**Exercise goal**
Copy out, word for word, the lines in the records beginning with the line that contains "Both interfaces share" and continuing through the line that contains "- Swipe gestures", including both of those lines.

**Supplied records**
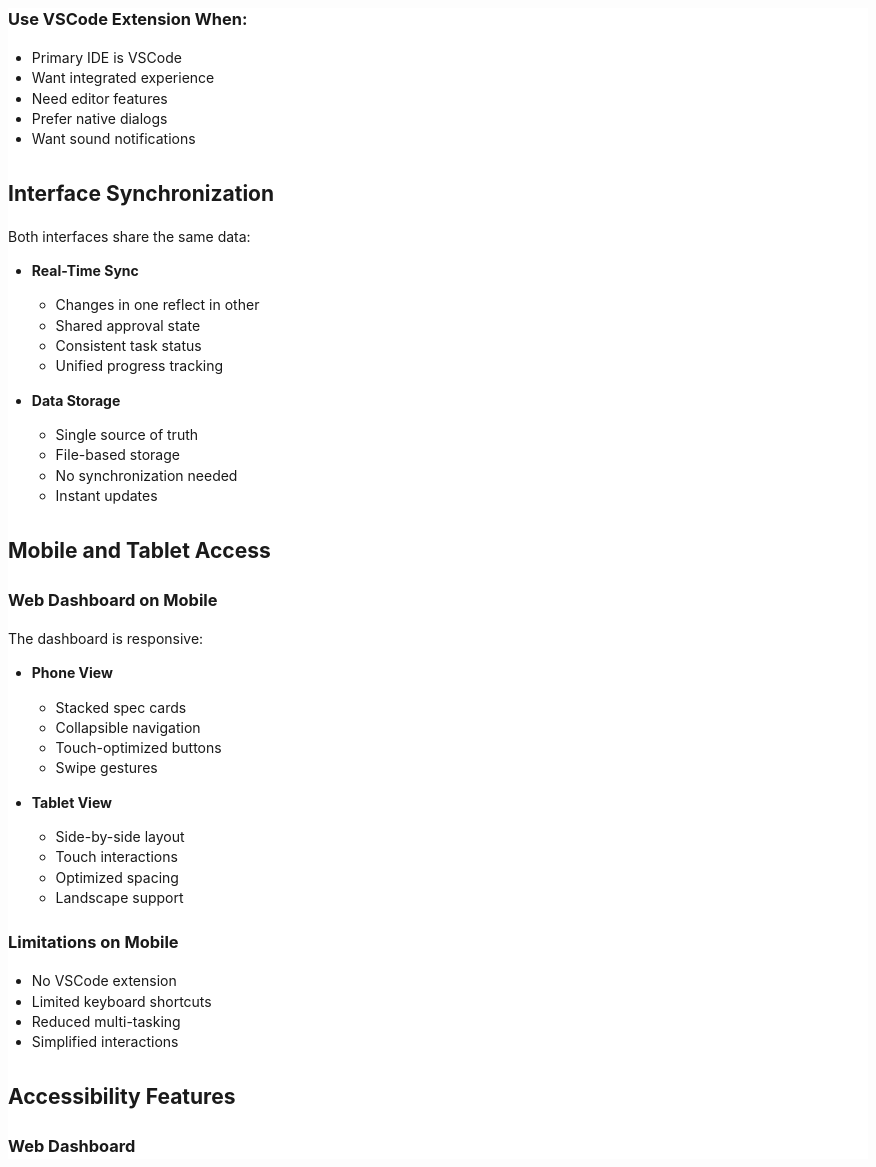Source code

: ### Use VSCode Extension When:

- Primary IDE is VSCode
- Want integrated experience
- Need editor features
- Prefer native dialogs
- Want sound notifications

## Interface Synchronization

Both interfaces share the same data:

- **Real-Time Sync**
  - Changes in one reflect in other
  - Shared approval state
  - Consistent task status
  - Unified progress tracking

- **Data Storage**
  - Single source of truth
  - File-based storage
  - No synchronization needed
  - Instant updates

## Mobile and Tablet Access

### Web Dashboard on Mobile

The dashboard is responsive:

- **Phone View**
  - Stacked spec cards
  - Collapsible navigation
  - Touch-optimized buttons
  - Swipe gestures

- **Tablet View**
  - Side-by-side layout
  - Touch interactions
  - Optimized spacing
  - Landscape support

### Limitations on Mobile

- No VSCode extension
- Limited keyboard shortcuts
- Reduced multi-tasking
- Simplified interactions

## Accessibility Features

### Web Dashboard
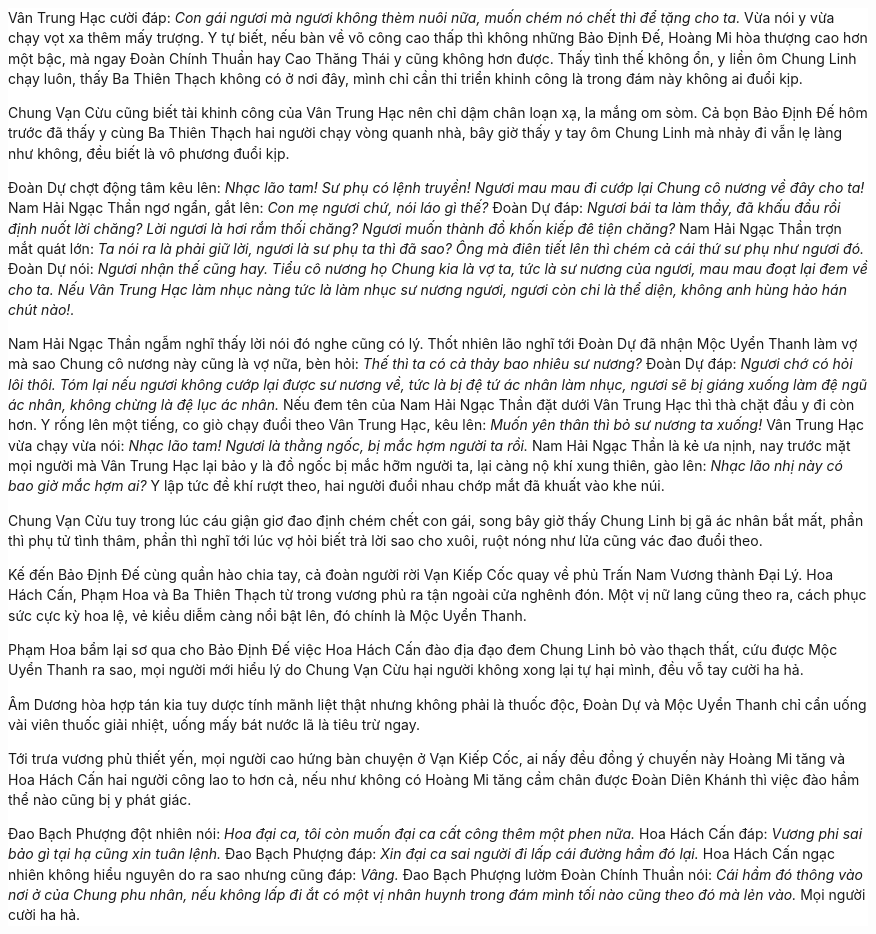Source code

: Vân Trung Hạc cười đáp: _Con gái ngươi mà ngươi không thèm nuôi nữa, muốn chém nó chết thì để tặng cho ta._ Vừa nói y vừa chạy vọt xa thêm mấy trượng. Y tự biết, nếu bàn về võ công cao thấp thì không những Bảo Định Đế, Hoàng Mi hòa thượng cao hơn một bậc, mà ngay Đoàn Chính Thuần hay Cao Thăng Thái y cũng không hơn được. Thấy tình thế không ổn, y liền ôm Chung Linh chạy luôn, thấy Ba Thiên Thạch không có ở nơi đây, mình chỉ cần thi triển khinh công là trong đám này không ai đuổi kịp.

Chung Vạn Cừu cũng biết tài khinh công của Vân Trung Hạc nên chỉ dậm chân loạn xạ, la mắng om sòm. Cả bọn Bảo Định Đế hôm trước đã thấy y cùng Ba Thiên Thạch hai người chạy vòng quanh nhà, bây giờ thấy y tay ôm Chung Linh mà nhảy đi vẫn lẹ làng như không, đều biết là vô phương đuổi kịp.

Đoàn Dự chợt động tâm kêu lên: _Nhạc lão tam! Sư phụ có lệnh truyền! Ngươi mau mau đi cướp lại Chung cô nương về đây cho ta!_ Nam Hải Ngạc Thần ngơ ngẩn, gắt lên: _Con mẹ ngươi chứ, nói láo gì thế?_ Đoàn Dự đáp: _Ngươi bái ta làm thầy, đã khấu đầu rồi định nuốt lời chăng? Lời ngươi là hơi rắm thối chăng? Ngươi muốn thành đồ khốn kiếp đê tiện chăng?_ Nam Hải Ngạc Thần trợn mắt quát lớn: _Ta nói ra là phải giữ lời, ngươi là sư phụ ta thì đã sao? Ông mà điên tiết lên thì chém cả cái thứ sư phụ như ngươi đó._ Đoàn Dự nói: _Ngươi nhận thế cũng hay. Tiểu cô nương họ Chung kia là vợ ta, tức là sư nương của ngươi, mau mau đoạt lại đem về cho ta. Nếu Vân Trung Hạc làm nhục nàng tức là làm nhục sư nương ngươi, ngươi còn chi là thể diện, không anh hùng hảo hán chút nào!._

Nam Hải Ngạc Thần ngẫm nghĩ thấy lời nói đó nghe cũng có lý. Thốt nhiên lão nghĩ tới Đoàn Dự đã nhận Mộc Uyển Thanh làm vợ mà sao Chung cô nương này cũng là vợ nữa, bèn hỏi: _Thế thì ta có cả thảy bao nhiêu sư nương?_ Đoàn Dự đáp: _Ngươi chớ có hỏi lôi thôi. Tóm lại nếu ngươi không cướp lại được sư nương về, tức là bị đệ tứ ác nhân làm nhục, ngươi sẽ bị giáng xuống làm đệ ngũ ác nhân, không chừng là đệ lục ác nhân._ Nếu đem tên của Nam Hải Ngạc Thần đặt dưới Vân Trung Hạc thì thà chặt đầu y đi còn hơn. Y rống lên một tiếng, co giò chạy đuổi theo Vân Trung Hạc, kêu lên: _Muốn yên thân thì bỏ sư nương ta xuống!_  Vân Trung Hạc vừa chạy vừa nói: _Nhạc lão tam! Ngươi là thằng ngốc, bị mắc hợm người ta rồi._ Nam Hải Ngạc Thần là kẻ ưa nịnh, nay trước mặt mọi người mà Vân Trung Hạc lại bảo y là đồ ngốc bị mắc hỡm người ta, lại càng nộ khí xung thiên, gào lên: _Nhạc lão nhị này có bao giờ mắc hợm ai?_ Y lập tức đề khí rượt theo, hai người đuổi nhau chớp mắt đã khuất vào khe núi.

Chung Vạn Cừu tuy trong lúc cáu giận giơ đao định chém chết con gái, song bây giờ thấy Chung Linh bị gã ác nhân bắt mất, phần thì phụ tử tình thâm, phần thì nghĩ tới lúc vợ hỏi biết trả lời sao cho xuôi, ruột nóng như lửa cũng vác đao đuổi theo.

Kế đến Bảo Định Đế cùng quần hào chia tay, cả đoàn người rời Vạn Kiếp Cốc quay về phủ Trấn Nam Vương thành Đại Lý. Hoa Hách Cấn, Phạm Hoa và Ba Thiên Thạch từ trong vương phủ ra tận ngoài cửa nghênh đón. Một vị nữ lang cũng theo ra, cách phục sức cực kỳ hoa lệ, vẻ kiều diễm càng nổi bật lên, đó chính là Mộc Uyển Thanh.

Phạm Hoa bẩm lại sơ qua cho Bảo Định Đế việc Hoa Hách Cấn đào địa đạo đem Chung Linh bỏ vào thạch thất, cứu được Mộc Uyển Thanh ra sao, mọi người mới hiểu lý do Chung Vạn Cừu hại người không xong lại tự hại mình, đều vỗ tay cười ha hả.

Âm Dương hòa hợp tán kia tuy dược tính mãnh liệt thật nhưng không phải là thuốc độc, Đoàn Dự và Mộc Uyển Thanh chỉ cẩn uống vài viên thuốc giải nhiệt, uống mấy bát nước lã là tiêu trừ ngay.

Tới trưa vương phủ thiết yến, mọi người cao hứng bàn chuyện ở Vạn Kiếp Cốc, ai nấy đều đồng ý chuyến này Hoàng Mi tăng và Hoa Hách Cấn hai người công lao to hơn cả, nếu như không có Hoàng Mi tăng cầm chân được Đoàn Diên Khánh thì việc đào hầm thể nào cũng bị y phát giác.

Đao Bạch Phượng đột nhiên nói: _Hoa đại ca, tôi còn muốn đại ca cất công thêm một phen nữa._ Hoa Hách Cấn đáp: _Vương phi sai bảo gì tại hạ cũng xin tuân lệnh._ Đao Bạch Phượng đáp: _Xin đại ca sai người đi lấp cái đường hầm đó lại._ Hoa Hách Cấn ngạc nhiên không hiểu nguyên do ra sao nhưng cũng đáp: _Vâng._ Đao Bạch Phượng lườm Đoàn Chính Thuần nói: _Cái hầm đó thông vào nơi ở của Chung phu nhân, nếu không lấp đi ắt có một vị nhân huynh trong đám mình tối nào cũng theo đó mà lẻn vào._ Mọi người cười ha hả.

**Response**
Both interfaces share the same data:

- **Real-Time Sync**
  - Changes in one reflect in other
  - Shared approval state
  - Consistent task status
  - Unified progress tracking

- **Data Storage**
  - Single source of truth
  - File-based storage
  - No synchronization needed
  - Instant updates

## Mobile and Tablet Access

### Web Dashboard on Mobile

The dashboard is responsive:

- **Phone View**
  - Stacked spec cards
  - Collapsible navigation
  - Touch-optimized buttons
  - Swipe gestures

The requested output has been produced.